The audio output unit according to claim 1, wherein said voice synthesis rule section comprises:
a speech rate extracting section for detecting speech rate of output voice;
a syntactic information extracting section for detecting the syntactic information of said output voice;
an articulation number extracting section for detecting the number of articulations during recovering said phrase component;
a positional information extracting section for detecting positional information of a phrase command in an output sentence; and
a phrase component characteristic control section for controlling reduction characteristic of said phrase component to calculate said phrase component in accordance with said speech rate, syntactic information, number of articulations, and positional information for phrase command.
A method for outputting a composite tone for expressing a temporal change pattern of fundamental frequency of voice which covers linguistic information such as a basic accent, emphasis, intonation, and syntax by a sum of a phrase component corresponding to said intonation and an accent component corresponding to said basic accent, for approximating said phrase component by a response of a secondary linear system to an impulsive phrase command and said accent component by a response of a secondary linear system to a step accent command, and expressing temporal change pattern of said fundamental frequency on a logarithmic axis, comprising the steps of:
storing a word, a boundary between articulations, and a basic accent obtained by analyzing an input character list;
changing reduction characteristic of phrase component of said fundamental frequency to control response characteristic of the secondary linear system to the phrase component and calculating the phrase component, and generating temporal change pattern of said fundamental frequency in accordance with the phrase component; and
generating a composite tone by synthesized waveform data generated in accordance with a predetermined phonemic rule and the temporal change pattern of said fundamental frequency based on said analyzed information.
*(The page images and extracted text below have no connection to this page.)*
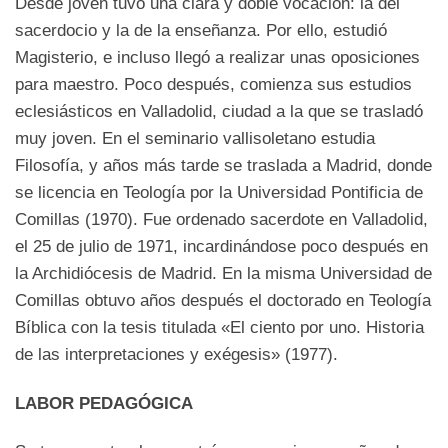
Desde joven tuvo una clara y doble vocación: la del
sacerdocio y la de la enseñanza. Por ello, estudió
Magisterio, e incluso llegó a realizar unas oposiciones
para maestro. Poco después, comienza sus estudios
eclesiásticos en Valladolid, ciudad a la que se trasladó
muy joven. En el seminario vallisoletano estudia
Filosofía, y años más tarde se traslada a Madrid, donde
se licencia en Teología por la Universidad Pontificia de
Comillas (1970). Fue ordenado sacerdote en Valladolid,
el 25 de julio de 1971, incardinándose poco después en
la Archidiócesis de Madrid. En la misma Universidad de
Comillas obtuvo años después el doctorado en Teología
Bíblica con la tesis titulada «El ciento por uno. Historia
de las interpretaciones y exégesis» (1977).
LABOR PEDAGÓGICA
The method for outputting a composite tone according to claim 3, wherein
said step of generating temporal change pattern of the fundamental frequency, comprising the steps of:
detecting speech rate of output voice;
detecting the syntactic information of said output voice;
detects the number of articulations during recovering said phrase component;
detecting positional information of a phrase command in an output sentence; and
controlling reduction characteristic of said phrase component in accordance with said speech rate, syntactic information, number of articulations, and positional information for phrase command, and calculating said phrase component.